32. MM. B et la commune de Jouars-Pontchartrain étant intervenants en défense et non des parties à la présente instance, ils ne sont, en tout état de cause, pas recevables à présenter des conclusions sur le même fondement.
D E C I D E :
Article 1er : Les interventions de MM. A et C B et de la commune de Jouars-Pontchartrain sont admises.

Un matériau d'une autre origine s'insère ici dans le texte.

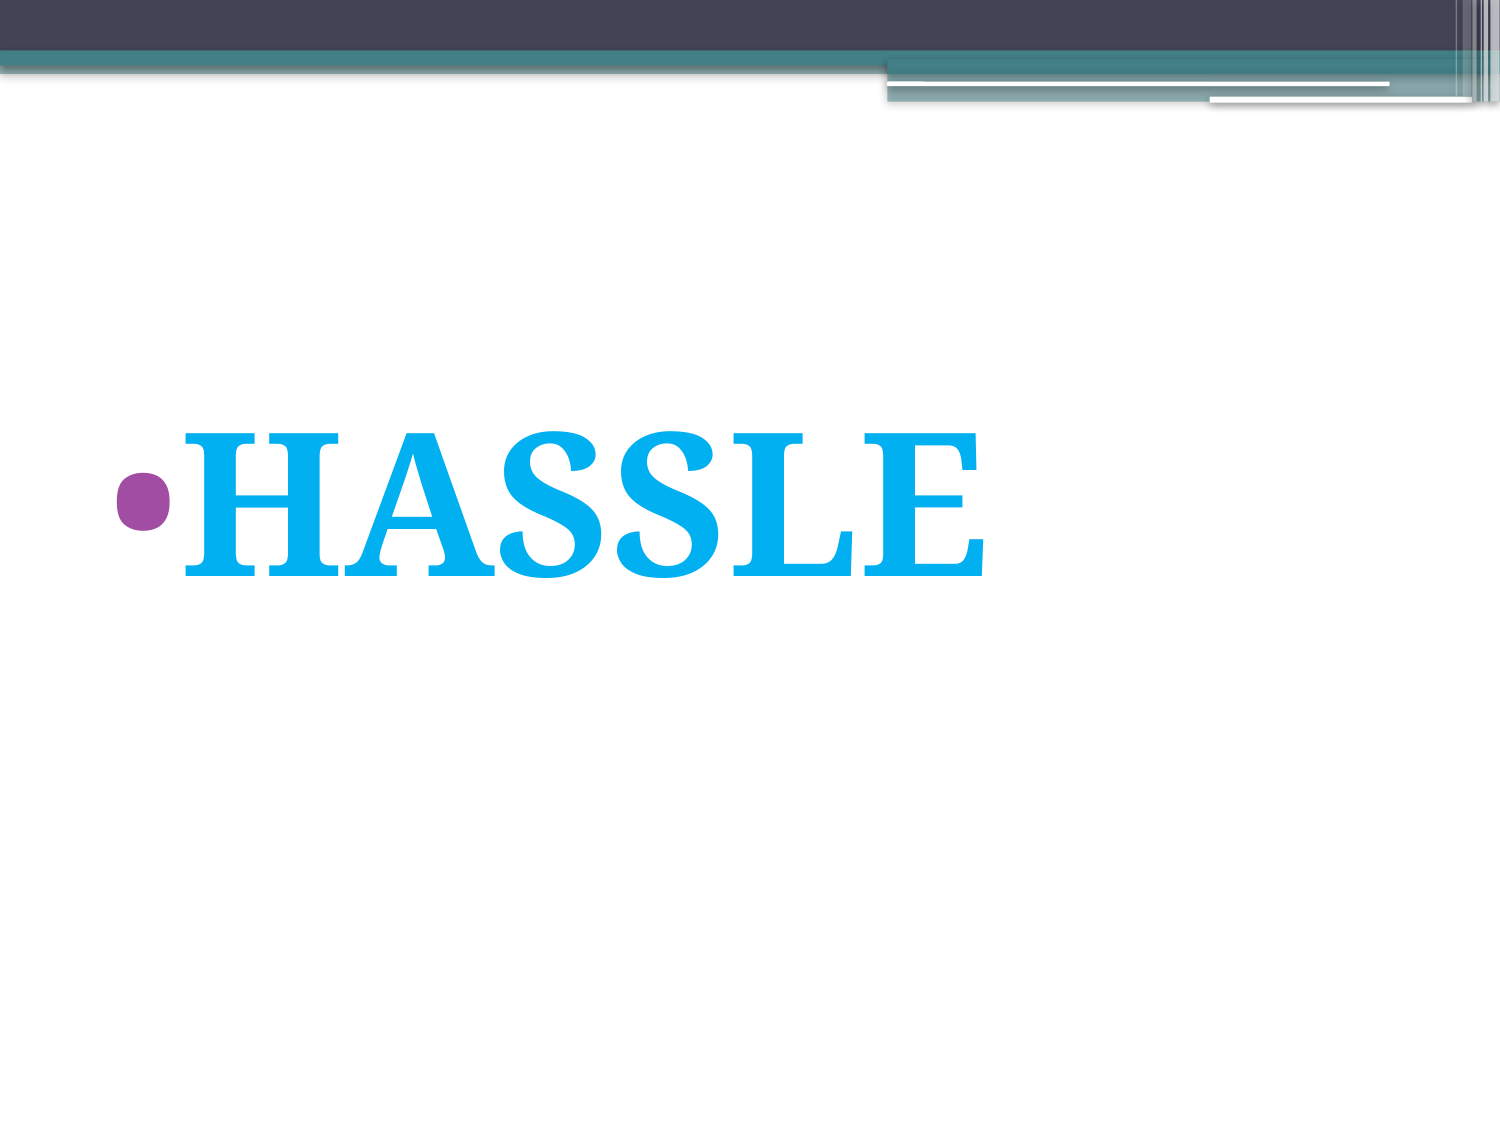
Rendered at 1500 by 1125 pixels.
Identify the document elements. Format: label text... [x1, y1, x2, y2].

Article 2 : Les décisions du préfet des Yvelines du 31 août 2022 et du maire de Jouars-Pontchartrain du 16 septembre 2022 refusant d’exécuter d’office les travaux ordonnés par le jugement du tribunal correctionnel de Versailles du 23 septembre 2019 sont annulées.
Article 3 : L’Etat versera à l’association Jonction des Associations de défense de l’Environnement et à l’association Sauvons les Yvelines une somme globale de 2 000 euros au titre de l’article L. 761-1 du code de justice administrative.
Article 4 : Le surplus des conclusions de la requête est rejeté.
Article 5 : Les conclusions de la commune de Jouars-Pontchartrain et de MM. B présentées sur le fondement des dispositions de l’article L. 761-1 du code de justice administrative sont rejetées.
Article 6 : Le présent jugement sera notifié à l’association Jonction des Associations de défense de l’Environnement, à l’association Sauvons les Yvelines, au préfet des Yvelines, à M. A B, à M. C B et à la commune de Jouars-Pontchartrain.
Délibéré après l’audience du13 février 2025, à laquelle siégeaient :
M. Mauny, président,
M. Lutz, premier conseiller,
M. Le Vaillant, conseiller.
Rendu public par mise à disposition au greffe le 18 mars 2025.
Le président,
Signé
O. Mauny
Le rapporteur,
Signé
F. Lutz
La greffière,
Signé
C. Benoit-Lamaitrie
La République mande et ordonne au préfet des Yvelines en ce qui le concerne ou à tous commissaires de justice à ce requis en ce qui concerne les voies de droit commun, contre les parties privées, de pourvoir à l’exécution de la présente décision.